Sameshima Naonobu (鮫島 尚信, Sameshima Naonobu) was a Japanese diplomat. He was Japan's first resident minister in Europe.

== Early life and education ==
Sameshima was born on April 16, 1845, in Satsuma Province, Japan. He was the son of a physician and had two siblings. He went to study in Nagasaki in 1861, where he learned Western medicine and English. In 1865 he studied abroad in London with 15 other students from Satsuma, including Mori Arinori, Nagasawa Kanaye, Yoshida Kiyonari, and Godai Tomoatsu. He went to the United States with 5 other Satsuma students to live at a vineyard in Brocton, New York, with Thomas Lake Harris, but returned to Japan with Mori in 1868.

== Career ==
Sameshima worked for the Japanese government when he returned. When the Ministry of Foreign Affairs was founded, he was appointed a junior minister. He became the first resident minister from Japan in Europe in 1870, assisted by Shioda Saburo and Frederic Marshall, an English lawyer and journalist. Harry Parkes objected to his appointment because of his inexperience and the size of his portfolio, which was made up of Britain, France, and Prussia. Sameshima's credentials as a charge d'affairs was not initially accepted in the United Kingdom, though it was in Prussia and France. He spent most of his time in Paris, and was awarded the Légion d'honneur in 1874.

During his tenure as a diplomat, Sameshima wrote the "Diplomatic Guide" with Marshall.
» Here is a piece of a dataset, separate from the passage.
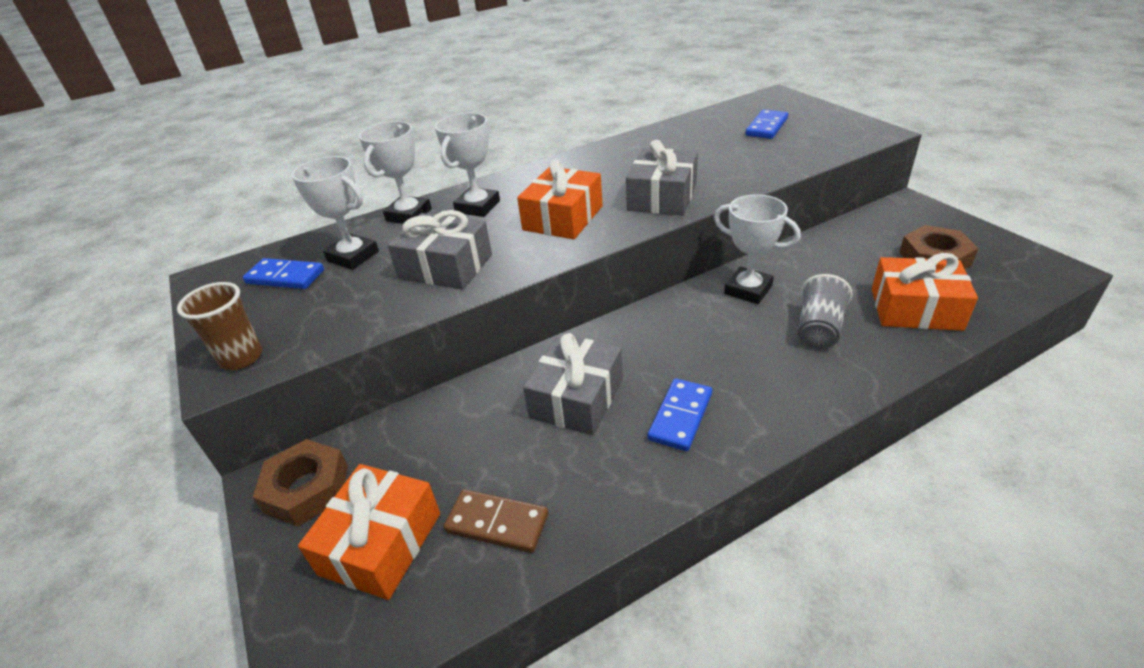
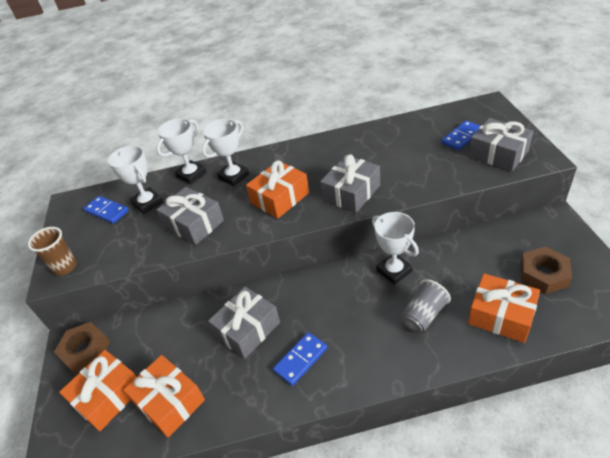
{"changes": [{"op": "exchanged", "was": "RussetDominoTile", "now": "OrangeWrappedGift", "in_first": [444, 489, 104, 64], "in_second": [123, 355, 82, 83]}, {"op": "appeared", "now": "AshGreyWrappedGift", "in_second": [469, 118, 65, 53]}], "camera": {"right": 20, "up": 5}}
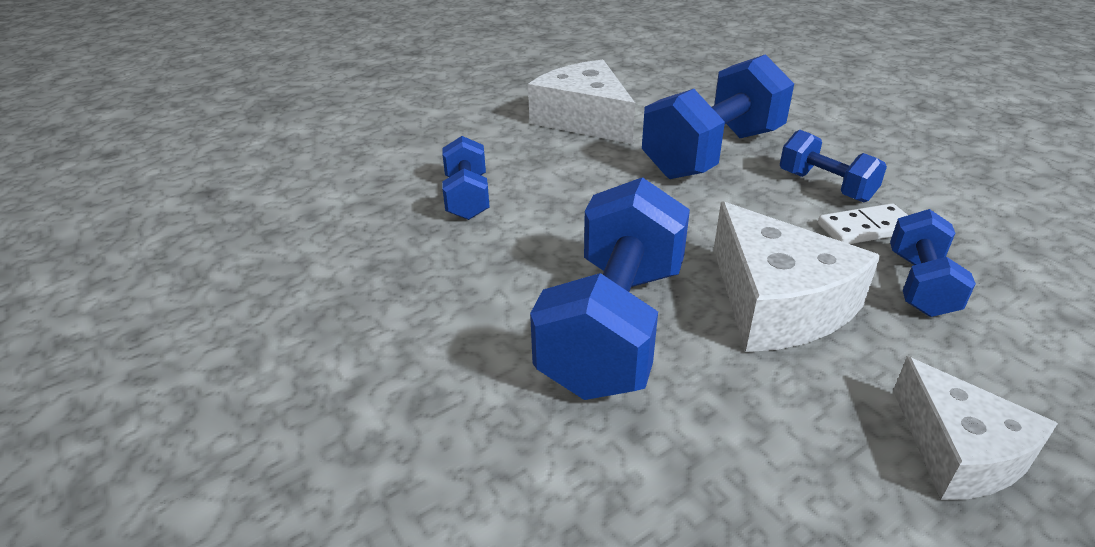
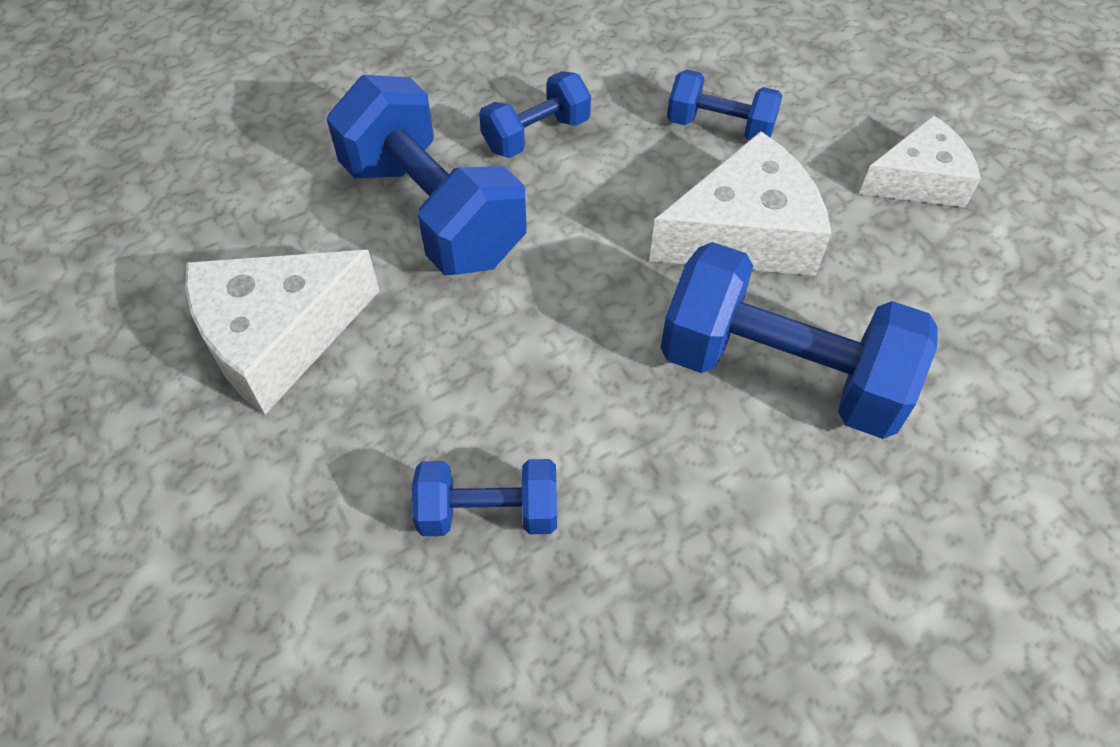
{"changes": [{"op": "missing", "was": "WhiteDominoTile", "in_first": [818, 203, 90, 41]}], "camera": {"right": -85, "up": 20}}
It was a manual for staff at the Ministry of Foreign Affairs. He also called for the professionalization and improvement of Japanese diplomacy.

In April 1875, Sameshima briefly returned to Japan to help Terashima Munenori with administrative reforms, but returned to France in 1878. His job duties expanded to include Spain and Portugal in 1880, but he died later that year in Paris on December 4.